My research looks at how refugee women are steered toward self employment after they arrive in the UK, often described as a route to empowerment and self reliance. The reality I found is less generous. Self employment is rarely the open door it is presented as. It is what is left once every other door has closed, qualifications not recognised, work history erased by years of waiting, no childcare available. Calling that empowerment is misleading. What it really asks of these women is that they prove their worth through what they produce, and we then describe that demand as freedom.

The new repayment scheme adds something else onto that already precarious position: debt. Debt does something to a person beyond the money itself. It leaves someone feeling guilty simply for owing, constantly having to prove they deserve what they have been given. For a woman who has already survived trauma, fleeing violence or persecution, that debt does not sit alongside her trauma.
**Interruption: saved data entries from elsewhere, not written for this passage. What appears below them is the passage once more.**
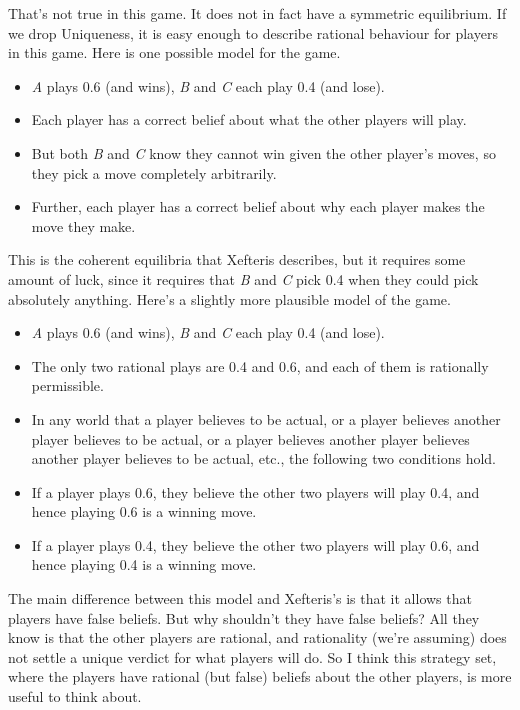 \documentclass[
  12pt,
  letterpaper,
  DIV=11,
  numbers=noendperiod]{scrreprt}
\providecommand{\tightlist}{%
  \setlength{\itemsep}{0pt}\setlength{\parskip}{0pt}}\usepackage{longtable,booktabs,array}
\begin{document}
That's not true in this game. It does not in fact have a symmetric
equilibrium. If we drop Uniqueness, it is easy enough to describe
rational behaviour for players in this game. Here is one possible model
for the game.

\begin{itemize}
\tightlist
\item
  \emph{A} plays 0.6 (and wins), \emph{B} and \emph{C} each play 0.4
  (and lose).
\item
  Each player has a correct belief about what the other players will
  play.
\item
  But both \emph{B} and \emph{C} know they cannot win given the other
  player's moves, so they pick a move completely arbitrarily.
\item
  Further, each player has a correct belief about why each player makes
  the move they make.
\end{itemize}

This is the coherent equilibria that Xefteris describes, but it requires
some amount of luck, since it requires that \emph{B} and \emph{C} pick
0.4 when they could pick absolutely anything. Here's a slightly more
plausible model of the game.

\begin{itemize}
\tightlist
\item
  \emph{A} plays 0.6 (and wins), \emph{B} and \emph{C} each play 0.4
  (and lose).
\item
  The only two rational plays are 0.4 and 0.6, and each of them is
  rationally permissible.
\item
  In any world that a player believes to be actual, or a player believes
  another player believes to be actual, or a player believes another
  player believes another player believes to be actual, etc., the
  following two conditions hold.
\item
  If a player plays 0.6, they believe the other two players will play
  0.4, and hence playing 0.6 is a winning move.
\item
  If a player plays 0.4, they believe the other two players will play
  0.6, and hence playing 0.4 is a winning move.
\end{itemize}

The main difference between this model and Xefteris's is that it allows
that players have false beliefs. But why shouldn't they have false
beliefs? All they know is that the other players are rational, and
rationality (we're assuming) does not settle a unique verdict for what
players will do. So I think this strategy set, where the players have
rational (but false) beliefs about the other players, is more useful to
think about.
\end{document}
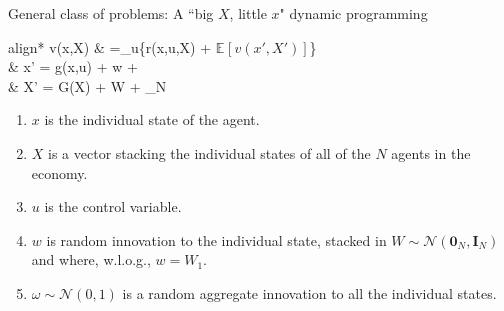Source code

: \documentclass[aspectratio=169,10pt]{beamer}
\newcommand{\expec}[2][]{\ensuremath{\mathbb{E}_{{#1}}\left[ {#2} \right]}}
\begin{document}
	
	\begin{frame}{General class of problems: A ``big $X$, little $x$" dynamic programming}
		\begin{empheq}[box=\tcbhighmath]{align*}
			v(x,X)       & =\max_{u}\left\{r\big(x,u,X\big) + \beta \expec{v(x',X')}\right\} \\
			 & x' = g(x,u) + \sigma w + \eta \omega                              \\
			& X' = G(X) + \Omega W + \eta \omega {}_N
		\end{empheq}
	\begin{enumerate}
		\item $x$ is the individual state of the agent.
		\vspace{0.1in}
		\item $X$ is a vector stacking the individual states of all of the $N$ agents in the economy.
		\vspace{0.1in}
		\item $u$ is the control variable.
		\vspace{0.1in}
		\item $w$ is random innovation to the individual state, stacked in $W \sim \mathcal{N}(\mathbf{0}_N,\mathbf{I}_N)$ and where, w.l.o.g., $w = W_1$.
		\vspace{0.1in}
		\item $\omega \sim \mathcal{N}(0,1)$ is a random aggregate innovation to all the individual states.
		
	\end{enumerate}
	
	\end{frame}
\end{document}
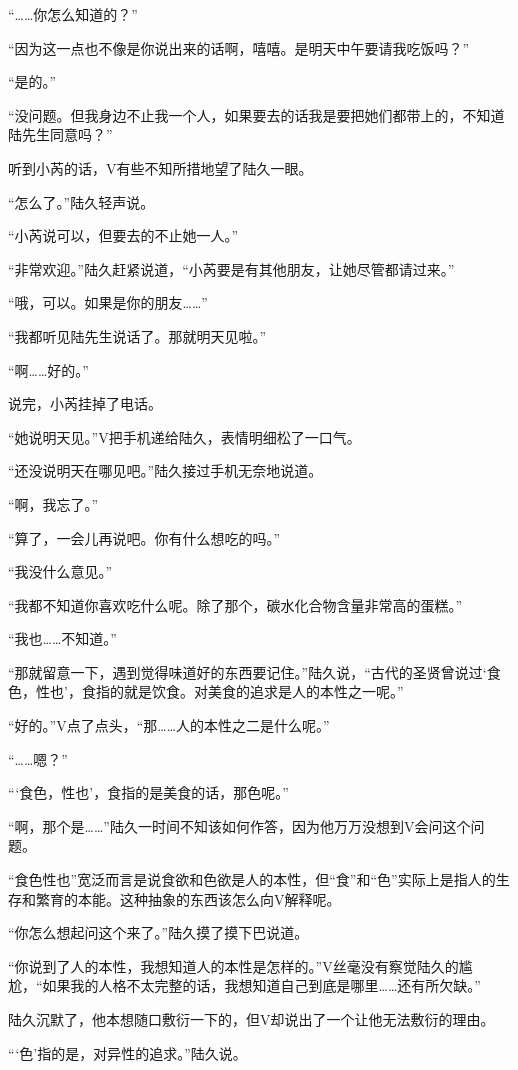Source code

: “……你怎么知道的？”

“因为这一点也不像是你说出来的话啊，嘻嘻。是明天中午要请我吃饭吗？”

“是的。”

“没问题。但我身边不止我一个人，如果要去的话我是要把她们都带上的，不知道陆先生同意吗？”

听到小芮的话，V有些不知所措地望了陆久一眼。

“怎么了。”陆久轻声说。

“小芮说可以，但要去的不止她一人。”

“非常欢迎。”陆久赶紧说道，“小芮要是有其他朋友，让她尽管都请过来。”

“哦，可以。如果是你的朋友……”

“我都听见陆先生说话了。那就明天见啦。”

“啊……好的。”

说完，小芮挂掉了电话。

“她说明天见。”V把手机递给陆久，表情明细松了一口气。

“还没说明天在哪见吧。”陆久接过手机无奈地说道。

“啊，我忘了。”

“算了，一会儿再说吧。你有什么想吃的吗。”

“我没什么意见。” 

“我都不知道你喜欢吃什么呢。除了那个，碳水化合物含量非常高的蛋糕。”

“我也……不知道。”

“那就留意一下，遇到觉得味道好的东西要记住。”陆久说，“古代的圣贤曾说过‘食色，性也’，食指的就是饮食。对美食的追求是人的本性之一呢。”

“好的。”V点了点头，“那……人的本性之二是什么呢。”

“……嗯？”

“‘食色，性也’，食指的是美食的话，那色呢。”

“啊，那个是……”陆久一时间不知该如何作答，因为他万万没想到V会问这个问题。

“食色性也”宽泛而言是说食欲和色欲是人的本性，但“食”和“色”实际上是指人的生存和繁育的本能。这种抽象的东西该怎么向V解释呢。

“你怎么想起问这个来了。”陆久摸了摸下巴说道。

“你说到了人的本性，我想知道人的本性是怎样的。”V丝毫没有察觉陆久的尴尬，“如果我的人格不太完整的话，我想知道自己到底是哪里……还有所欠缺。”

陆久沉默了，他本想随口敷衍一下的，但V却说出了一个让他无法敷衍的理由。

“‘色’指的是，对异性的追求。”陆久说。

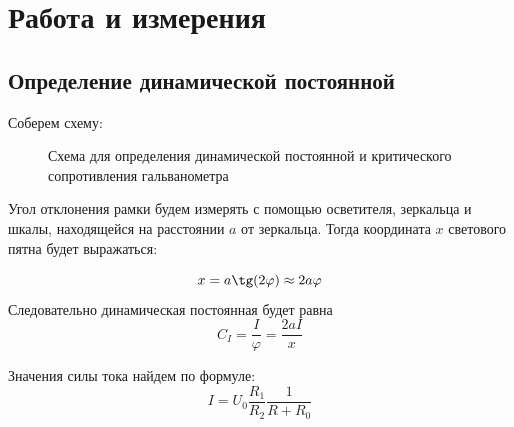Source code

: \documentclass[a4paper, 12pt]{article}
\begin{document}
\section{Работа и измерения}


\subsection*{Определение динамической постоянной}

Соберем схему:

	\begin {figure}[H]
		\begin{center}
			\caption{Схема для определения динамической постоянной и критического сопротивления гальванометра}
		\end{center}
	\end {figure}

Угол отклонения рамки будем измерять с помощью осветителя, зеркальца и шкалы, находящейся на расстоянии $a$ от зеркальца. Тогда координата $x$ светового пятна будет выражаться:

$$x=a\tg(2\varphi) \approx 2a\varphi$$
Следовательно динамическая постоянная будет равна 
$$C_I = \dfrac{I}{\varphi} = \dfrac{2aI}{x}$$

Значения силы тока найдем по формуле: $$I = U_0 \dfrac{R_1}{R_2}\dfrac{1}{R+R_0}$$


\begin{table}[H]
\centering
{}
\caption{Полученные значения}
\end{table}
\end{document}
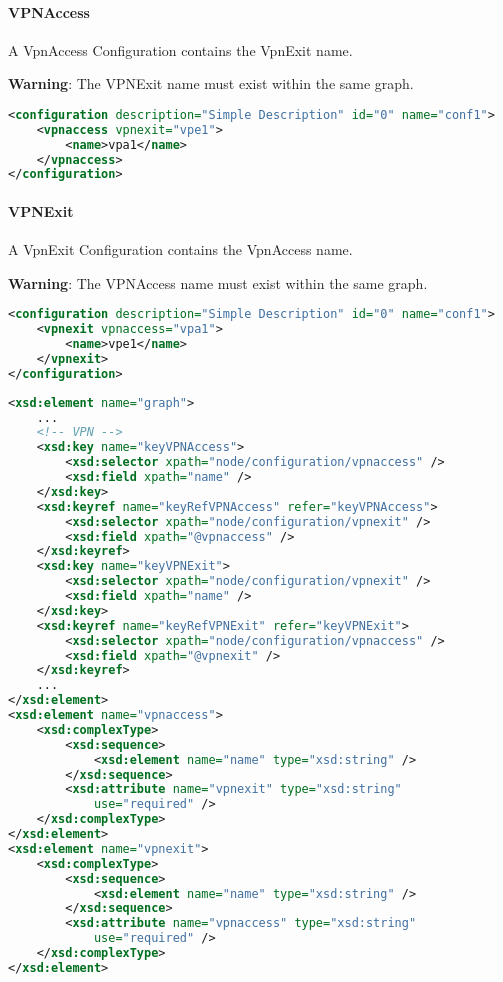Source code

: \paragraph{VPNAccess}

A VpnAccess Configuration contains the VpnExit name.

\begin{warning}
\textbf{Warning}: The VPNExit name must exist within the same graph.
\end{warning}

\begin{lstlisting}[language=XML, caption=VPNAccess Configuration Example]
<configuration description="Simple Description" id="0" name="conf1">
    <vpnaccess vpnexit="vpe1">
        <name>vpa1</name>
    </vpnaccess>
</configuration>
\end{lstlisting}

\paragraph{VPNExit}

A VpnExit Configuration contains the VpnAccess name.

\begin{warning}
\textbf{Warning}: The VPNAccess name must exist within the same graph.
\end{warning}

\begin{lstlisting}[language=XML, caption=VPNExit Configuration Example]
<configuration description="Simple Description" id="0" name="conf1">
    <vpnexit vpnaccess="vpa1">
    	<name>vpe1</name>
    </vpnexit>
</configuration>
\end{lstlisting}

\begin{lstlisting}[language=XML, caption=VPNAccess and VPNExit schema code snippet]
<xsd:element name="graph">
    ...
    <!-- VPN -->
    <xsd:key name="keyVPNAccess">
        <xsd:selector xpath="node/configuration/vpnaccess" />
        <xsd:field xpath="name" />
    </xsd:key>
    <xsd:keyref name="keyRefVPNAccess" refer="keyVPNAccess">
        <xsd:selector xpath="node/configuration/vpnexit" />
        <xsd:field xpath="@vpnaccess" />
    </xsd:keyref>
    <xsd:key name="keyVPNExit">
        <xsd:selector xpath="node/configuration/vpnexit" />
        <xsd:field xpath="name" />
    </xsd:key>
    <xsd:keyref name="keyRefVPNExit" refer="keyVPNExit">
        <xsd:selector xpath="node/configuration/vpnaccess" />
        <xsd:field xpath="@vpnexit" />
    </xsd:keyref>
    ...
</xsd:element>
<xsd:element name="vpnaccess">
    <xsd:complexType>
    	<xsd:sequence>
            <xsd:element name="name" type="xsd:string" />
        </xsd:sequence>
        <xsd:attribute name="vpnexit" type="xsd:string"
            use="required" />
    </xsd:complexType>
</xsd:element>
<xsd:element name="vpnexit">
    <xsd:complexType>
    	<xsd:sequence>
            <xsd:element name="name" type="xsd:string" />
        </xsd:sequence>
        <xsd:attribute name="vpnaccess" type="xsd:string"
            use="required" />
    </xsd:complexType>
</xsd:element>
\end{lstlisting}

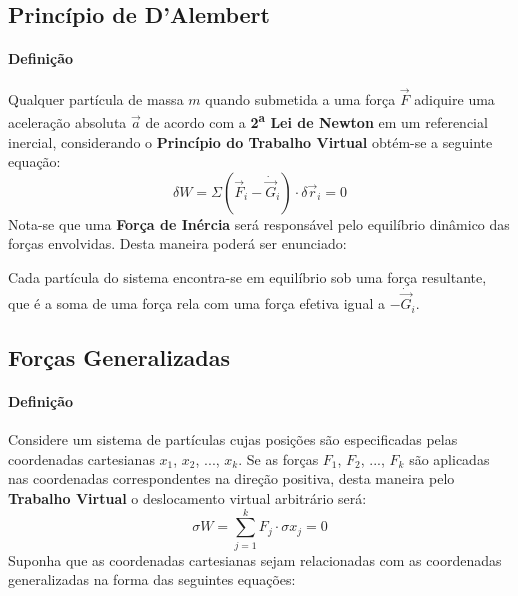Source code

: \documentclass{article}
\begin{document}
        \subsection{Princípio de D'Alembert}
            \paragraph{Definição}Qualquer partícula de massa $m$ quando submetida a uma força $\vec{F}$ adiquire uma aceleração absoluta $\vec{a}$ de acordo com a \textbf{2\textsuperscript{a} Lei de Newton} em um referencial inercial, considerando o \textbf{Princípio do Trabalho Virtual} obtém-se a seguinte equação:
                \begin{equation}
                    \boxed{
                        \delta W = 
                        \Sigma
                        \left(
                            \vec{F}_{i} - \dot{\vec{G}}_{i}
                        \right) \cdot \delta\vec{r}_{i} = 0
                    }
                \end{equation}
            Nota-se que uma \textbf{Força de Inércia} será responsável pelo equilíbrio dinâmico das forças envolvidas. Desta maneira poderá ser enunciado:
                \begin{displayquote}[][]
                    Cada partícula do sistema encontra-se em equilíbrio sob uma força resultante, que é a soma de uma força rela com uma força efetiva igual a $-\dot{\vec{G}}_{i}$.
                \end{displayquote}

        \subsection{Forças Generalizadas}
            \paragraph{Definição}Considere um sistema de partículas cujas posições são especificadas pelas coordenadas cartesianas $x_{1}$, $x_{2}$, ..., $x_{k}$. Se as forças $F_{1}$, $F_{2}$, ..., $F_{k}$ são aplicadas nas coordenadas correspondentes na direção positiva, desta maneira pelo \textbf{Trabalho Virtual} o deslocamento virtual arbitrário será:
                \begin{equation}
                    \boxed{
                        \sigma W = 
                        \sum_{j=1}^{k} F_{j} \cdot 
                        \sigma x_{j} = 0
                    }
                \end{equation}
            Suponha que as coordenadas cartesianas sejam relacionadas com as coordenadas generalizadas na forma das seguintes equações:
\end{document}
It adds to it, a second obligation stacked on top of a life already shaped by one she did not choose.

This is not a new way of using debt, only a newer place to use it. Debt has long been used by powerful institutions to push the most vulnerable into ever harder work, calling it personal responsibility rather than what it really is, a way of shifting risk away from those institutions and onto the people with the least power to refuse. The same logic now sits inside a domestic bill, with the same effect, debt used to keep the least powerful under constant obligation.

If this Bill is serious about fairness, it cannot keep asking refugee women to be both grateful and indebted at once. The detail still to come, thresholds, exemptions, how this interacts with self employment, will decide whether this scheme is responsibility shared, or obedience demanded from those least able to say no.

Dr Claire Street is a Senior Lecturer in Global Business in the School of Business, Law, and Policing.